The second camp is our Analytics. Our data-science group has spent the past two years building advanced clustering and labeling algorithms that allow us to identify high-impact behaviors not only within a single blockchain, but across chains. These behaviors form the foundations for our business intelligence solutions.

The team behind this tech is an eclectic group of engineers, hackers, statisticians, and mathematicians. Our skills are rooted in data pipelines, distributed computing and predictive analytics, with experience building technology at scale across a number of high growth tech companies and government agencies (DARPA, NSA).

5. Can you tell us about one accomplishment that shaped your career?

JM: At the beginning of my career, I helped build a company here in Boston called Smarterer that was acquired by ed-tech company, Pluralsight. Up until this point I was working on a 25 person team, the largest of any team I had ever worked on. Suddenly I was thrust into a 500 person company scaling at a break-neck pace. The company had just hired a new head of product, tasked with centering the entire company around an enterprise product that would take the company on a path to IPO. Developing such a product, from the ground-up, across a team of 100 engineers, with many different technology stacks, is not trivial, to say the least. During this time we aligned on how teams would organize, how teams would interface and how teams would work independently, yet deliver together. Kicking this into high-gear required a deep level of trust and ownership between each team. While in no way perfect, the experiences I gained about what worked and what didn’t work in scaling, guide how I think about building teams today.

6. Why aren’t there more developers building on these blockchains and how can projects attract developers?

JM: To the 99% of developers in the world, blockchain is a brand new paradigm, divergent from the past 20 years of traditional application patterns.

Blockchains (and companies in general) sometimes mistake, “developer-friendly” with superb documentation, abundant client SDKs, and simple APIs. Developer friendly really means the ability to equate new concepts with current known concepts to remove the cognitive roadblock to unlocking creativity and productivity.

I’ve seen few that align themselves with paradigms that developers are most familiar. Take Near as a good example of the right direction from a dev-friendly standpoint. Upon landing on their site I can immediately immerse myself in a web IDE, and within a few clicks deploy a DAPP. If you read through their docs, they begin by linking smart contracts to the familiar client-server model and equate blockchain state to familiar database concepts.
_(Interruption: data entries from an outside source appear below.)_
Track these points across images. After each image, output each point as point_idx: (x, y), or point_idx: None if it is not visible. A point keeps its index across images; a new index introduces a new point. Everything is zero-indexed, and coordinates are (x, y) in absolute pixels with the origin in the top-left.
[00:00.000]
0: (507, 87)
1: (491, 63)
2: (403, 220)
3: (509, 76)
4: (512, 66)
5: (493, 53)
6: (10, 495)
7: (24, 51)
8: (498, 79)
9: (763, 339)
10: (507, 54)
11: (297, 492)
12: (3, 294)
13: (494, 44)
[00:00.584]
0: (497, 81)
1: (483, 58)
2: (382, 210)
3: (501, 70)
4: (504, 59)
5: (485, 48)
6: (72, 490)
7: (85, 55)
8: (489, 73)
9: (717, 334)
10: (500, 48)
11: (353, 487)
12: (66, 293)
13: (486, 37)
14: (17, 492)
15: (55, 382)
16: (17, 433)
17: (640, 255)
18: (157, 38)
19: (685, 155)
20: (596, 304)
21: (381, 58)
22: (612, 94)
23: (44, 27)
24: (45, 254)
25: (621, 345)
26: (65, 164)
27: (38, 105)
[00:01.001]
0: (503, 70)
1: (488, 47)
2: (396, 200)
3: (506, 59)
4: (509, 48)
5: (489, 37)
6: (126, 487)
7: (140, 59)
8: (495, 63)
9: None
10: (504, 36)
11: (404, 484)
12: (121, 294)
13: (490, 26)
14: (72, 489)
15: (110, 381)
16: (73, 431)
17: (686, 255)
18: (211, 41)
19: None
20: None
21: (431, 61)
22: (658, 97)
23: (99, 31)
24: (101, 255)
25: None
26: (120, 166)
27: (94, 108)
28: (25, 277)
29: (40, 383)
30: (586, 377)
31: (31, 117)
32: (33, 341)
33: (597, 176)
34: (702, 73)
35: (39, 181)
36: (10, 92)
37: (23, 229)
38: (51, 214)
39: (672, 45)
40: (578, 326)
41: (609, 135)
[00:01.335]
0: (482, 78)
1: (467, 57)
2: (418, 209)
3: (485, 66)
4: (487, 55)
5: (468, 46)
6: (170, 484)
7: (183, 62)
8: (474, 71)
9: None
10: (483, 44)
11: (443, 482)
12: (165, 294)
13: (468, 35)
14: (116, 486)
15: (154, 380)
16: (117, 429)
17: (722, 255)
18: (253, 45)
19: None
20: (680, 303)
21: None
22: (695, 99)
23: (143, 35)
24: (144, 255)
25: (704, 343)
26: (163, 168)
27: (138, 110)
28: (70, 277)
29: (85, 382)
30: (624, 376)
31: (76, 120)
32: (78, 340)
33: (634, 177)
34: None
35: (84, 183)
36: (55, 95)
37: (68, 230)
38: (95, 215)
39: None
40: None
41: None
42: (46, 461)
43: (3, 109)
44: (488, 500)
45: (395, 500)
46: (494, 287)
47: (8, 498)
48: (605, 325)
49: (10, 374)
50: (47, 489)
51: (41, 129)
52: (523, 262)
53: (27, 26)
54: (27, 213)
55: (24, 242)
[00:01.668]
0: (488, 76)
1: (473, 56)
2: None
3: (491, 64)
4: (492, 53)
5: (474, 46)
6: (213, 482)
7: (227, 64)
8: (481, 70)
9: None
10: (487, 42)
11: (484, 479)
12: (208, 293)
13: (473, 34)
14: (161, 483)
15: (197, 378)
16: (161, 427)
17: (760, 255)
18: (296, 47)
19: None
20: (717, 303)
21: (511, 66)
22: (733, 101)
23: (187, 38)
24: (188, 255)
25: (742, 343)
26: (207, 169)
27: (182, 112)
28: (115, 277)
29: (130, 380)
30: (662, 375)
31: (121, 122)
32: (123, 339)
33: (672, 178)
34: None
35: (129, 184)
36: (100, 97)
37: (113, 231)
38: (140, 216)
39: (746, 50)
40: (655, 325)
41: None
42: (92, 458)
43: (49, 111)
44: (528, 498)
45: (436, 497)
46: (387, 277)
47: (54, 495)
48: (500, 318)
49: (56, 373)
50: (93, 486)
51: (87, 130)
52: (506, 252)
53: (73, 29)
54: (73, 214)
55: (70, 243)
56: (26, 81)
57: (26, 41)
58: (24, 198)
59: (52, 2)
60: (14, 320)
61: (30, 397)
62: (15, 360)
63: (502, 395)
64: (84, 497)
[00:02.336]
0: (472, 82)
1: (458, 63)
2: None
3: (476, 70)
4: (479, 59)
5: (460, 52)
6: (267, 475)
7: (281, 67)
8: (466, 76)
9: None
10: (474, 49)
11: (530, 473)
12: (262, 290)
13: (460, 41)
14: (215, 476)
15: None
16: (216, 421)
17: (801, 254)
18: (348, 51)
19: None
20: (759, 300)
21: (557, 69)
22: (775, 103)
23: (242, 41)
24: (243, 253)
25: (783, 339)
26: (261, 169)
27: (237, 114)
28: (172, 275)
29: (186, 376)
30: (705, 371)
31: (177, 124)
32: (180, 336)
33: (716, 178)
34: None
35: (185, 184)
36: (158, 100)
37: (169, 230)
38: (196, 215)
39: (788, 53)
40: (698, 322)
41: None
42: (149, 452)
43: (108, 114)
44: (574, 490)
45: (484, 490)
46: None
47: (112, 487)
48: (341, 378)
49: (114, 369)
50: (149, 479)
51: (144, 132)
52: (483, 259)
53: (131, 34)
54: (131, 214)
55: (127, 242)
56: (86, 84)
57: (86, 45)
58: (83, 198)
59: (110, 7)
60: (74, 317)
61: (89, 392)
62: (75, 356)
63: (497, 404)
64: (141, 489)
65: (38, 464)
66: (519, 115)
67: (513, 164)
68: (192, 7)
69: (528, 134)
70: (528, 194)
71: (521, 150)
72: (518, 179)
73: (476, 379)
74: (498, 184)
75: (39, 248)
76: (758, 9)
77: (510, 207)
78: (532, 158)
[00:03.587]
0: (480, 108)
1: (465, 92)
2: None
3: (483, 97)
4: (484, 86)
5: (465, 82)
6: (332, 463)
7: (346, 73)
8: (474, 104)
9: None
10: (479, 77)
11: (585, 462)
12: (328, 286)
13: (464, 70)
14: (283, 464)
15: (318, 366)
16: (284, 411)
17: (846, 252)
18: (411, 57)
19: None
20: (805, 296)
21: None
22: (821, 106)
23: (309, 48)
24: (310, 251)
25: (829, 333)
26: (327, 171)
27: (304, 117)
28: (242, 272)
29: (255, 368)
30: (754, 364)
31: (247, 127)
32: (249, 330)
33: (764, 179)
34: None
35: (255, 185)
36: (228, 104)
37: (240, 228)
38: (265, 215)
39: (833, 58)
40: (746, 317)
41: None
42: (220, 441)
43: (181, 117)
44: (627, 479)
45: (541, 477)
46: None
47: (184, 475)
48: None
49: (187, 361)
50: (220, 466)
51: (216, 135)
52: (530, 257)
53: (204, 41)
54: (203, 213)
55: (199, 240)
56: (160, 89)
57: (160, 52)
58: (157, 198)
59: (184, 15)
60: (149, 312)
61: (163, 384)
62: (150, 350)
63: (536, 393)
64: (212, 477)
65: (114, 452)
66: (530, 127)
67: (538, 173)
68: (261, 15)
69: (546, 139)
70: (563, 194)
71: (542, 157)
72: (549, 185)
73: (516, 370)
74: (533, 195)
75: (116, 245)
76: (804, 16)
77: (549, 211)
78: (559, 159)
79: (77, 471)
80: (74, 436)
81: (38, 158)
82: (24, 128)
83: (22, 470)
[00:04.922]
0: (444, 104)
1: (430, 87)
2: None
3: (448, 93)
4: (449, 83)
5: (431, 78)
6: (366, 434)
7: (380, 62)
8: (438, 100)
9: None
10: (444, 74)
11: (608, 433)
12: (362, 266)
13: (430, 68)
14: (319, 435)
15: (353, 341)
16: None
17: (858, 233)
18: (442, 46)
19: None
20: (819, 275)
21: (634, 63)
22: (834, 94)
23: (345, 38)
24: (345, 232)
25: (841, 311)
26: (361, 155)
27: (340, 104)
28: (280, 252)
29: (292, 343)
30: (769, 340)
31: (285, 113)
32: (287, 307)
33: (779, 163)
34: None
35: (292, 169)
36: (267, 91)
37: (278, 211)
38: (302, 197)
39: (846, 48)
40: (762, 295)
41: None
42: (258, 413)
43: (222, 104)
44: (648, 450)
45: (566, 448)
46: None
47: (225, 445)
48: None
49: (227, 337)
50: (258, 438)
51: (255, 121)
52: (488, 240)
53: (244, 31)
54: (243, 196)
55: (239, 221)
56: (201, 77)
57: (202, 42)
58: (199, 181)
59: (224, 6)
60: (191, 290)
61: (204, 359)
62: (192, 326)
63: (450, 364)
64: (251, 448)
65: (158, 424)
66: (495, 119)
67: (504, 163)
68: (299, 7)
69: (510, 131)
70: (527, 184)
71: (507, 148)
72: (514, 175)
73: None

Code is written in typescript/javascript, a language almost all web-developers are now familiar with.

The key is that after a few short steps I have a dev environment where I can begin experimenting in a trial and error loop. Feedback loops are critical for learning and triggering creativity.

7. Do you have a professional life philosophy or set of principles that guide how you operate in the world?

JM: I have two big ones that are top of mind daily. One, treat everyone as your client and, two, always be thinking about how to make the experience of others better. The latter applying to life as well.

At Flipside, we are constantly thinking and evaluating how we can build better interfaces between teams and people. To give you one example, we believe data scientists should be empowered to focus on what they do best, modeling data, rather than wrangling data. Our data engineers put in extra effort to ensure our data science team has clearly defined ways to access data for a variety of different modeling needs. In this way a Flipside data scientist is a client of data engineering. We’ve found this level of responsibility to one another helpful in promoting a sense of clear ownership and deep focus.